February 2012 saw national credit card debt top $50-billion, but the figure has been in decline since June 2012 and appears to be on a continuing downward spiral. The shift has been interpreted as another sign of conservative consumer behaviour and consumers are opting to use the rate cuts to secure their future financial stability by increasing their savings coffers and repaying credit card debt.

Even though the Reserve Bank has been hard at work cutting interest rates to stimulate some activity in the market, consumers certainly aren’t taking the bait and economists have taken due note that the RBA’s efforts have not made any major difference to consumer spending or borrowing behaviour. Rather than stimulating buying behaviour, the cuts to the cash rate have been seen to fuel conservatism and make financial stability easier for locals to attain, especially in light of recent reforms that have seen Aussies forking out more for a number of services.

The shift is impressive, considering the close relationship Aussies have had with their plastic over the years and the growth in online shopping. Even during the current backdrop, online offers at Bankwest indicate that there must still be some demand on the market. Besides, the last five years have recorded a credit card growth rate of 20%, even during the global financial crisis, which continued to accelerate until June this year.

The shift certainly is something to talk about but it shouldn’t give analysts cause for concern. The global financial crisis was an indicator of how unsustainable financial practice had become all over the world, and a vast number of people had to learn this the hard way. It appears as though the Aussie buying public has learnt that lesson and is not interested in repeating it, and paying for purchases by cash or debit card.

Other budget considerations like the recently implemented means testing for health insurance and the carbon tax that was imposed over winter gave Aussies a lot more to think about, in terms of their financial planning. It appears as though sustainable living truly has taken effect in the markets and locals are becoming more serious about what they spend their money on, as well as making sure the actually have it before committing to a purchase.
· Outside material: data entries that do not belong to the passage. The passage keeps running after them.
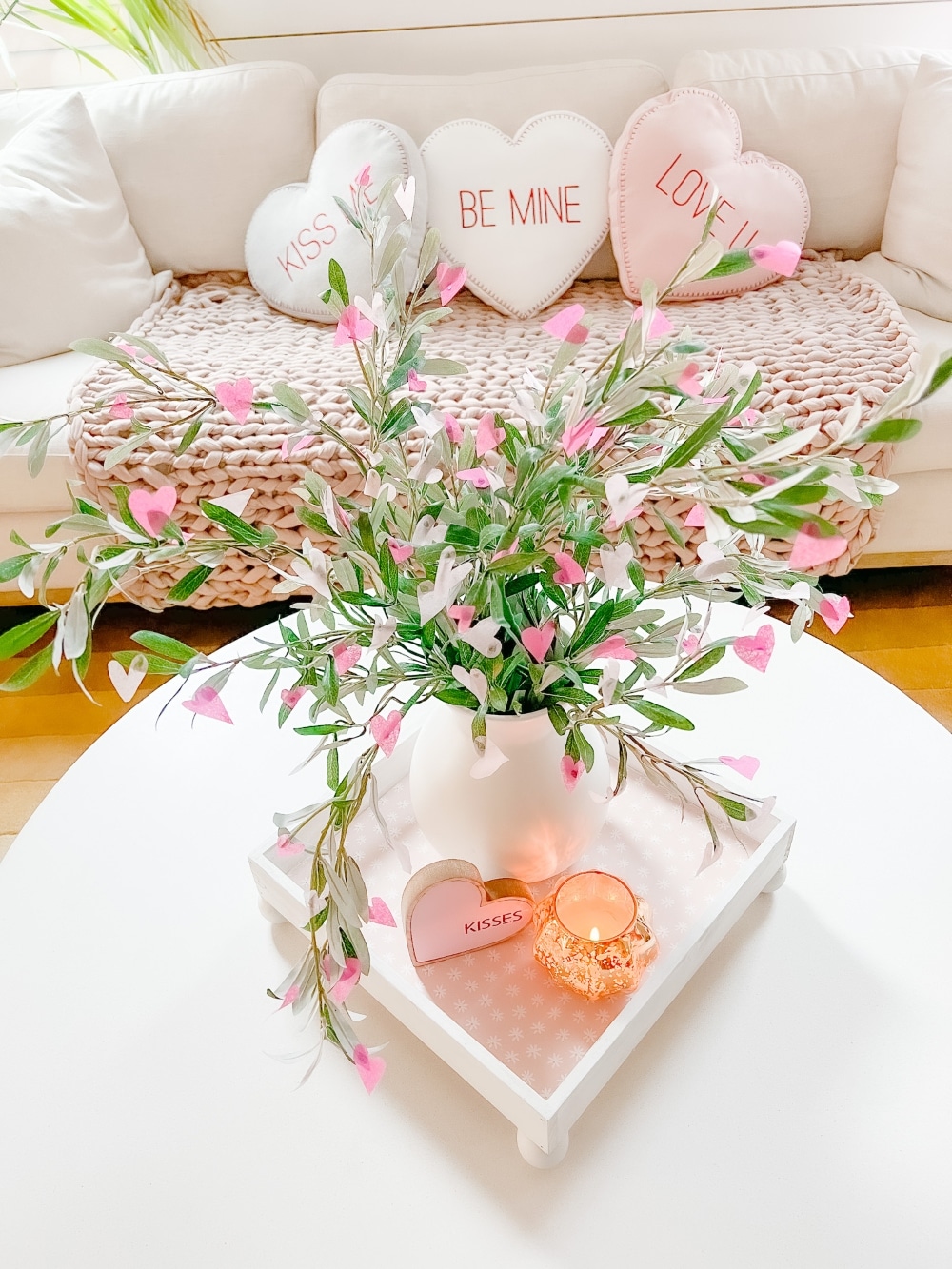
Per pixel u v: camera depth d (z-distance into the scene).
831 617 0.60
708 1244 0.63
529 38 1.88
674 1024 0.74
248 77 1.73
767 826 0.81
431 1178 0.67
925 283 1.67
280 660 0.58
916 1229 0.63
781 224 1.66
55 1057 0.73
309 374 1.48
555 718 0.61
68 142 1.66
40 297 1.58
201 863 0.86
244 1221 0.65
The 1% account balance decline in August saw the average credit card account drop to $3262, following a 2% decrease during July 2012. So far 2012 has seen credit card balances grow by only 0.5%, which is its lowest margin in the last three years. Debit card cash withdrawals, however, have seen an increase of 42.7%.
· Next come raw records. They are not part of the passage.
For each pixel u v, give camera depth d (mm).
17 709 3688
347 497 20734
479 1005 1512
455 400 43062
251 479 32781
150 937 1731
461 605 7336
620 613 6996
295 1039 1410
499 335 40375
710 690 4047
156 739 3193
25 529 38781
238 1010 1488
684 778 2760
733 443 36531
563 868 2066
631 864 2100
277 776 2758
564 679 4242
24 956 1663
Debit cards have become so popular that there are now 35.3-million in circulation, more than twice the number of credit card accounts, at 15-million. Another trend in consumer behaviour has been a growing demand for credit card accounts that offer an interest-free period, consumers wise up to market competition and use July’s credit card reforms to their advantage. Because of this, a growing number of people are settling their credit card balances on time every month and are enjoying the benefits of using “free” credit.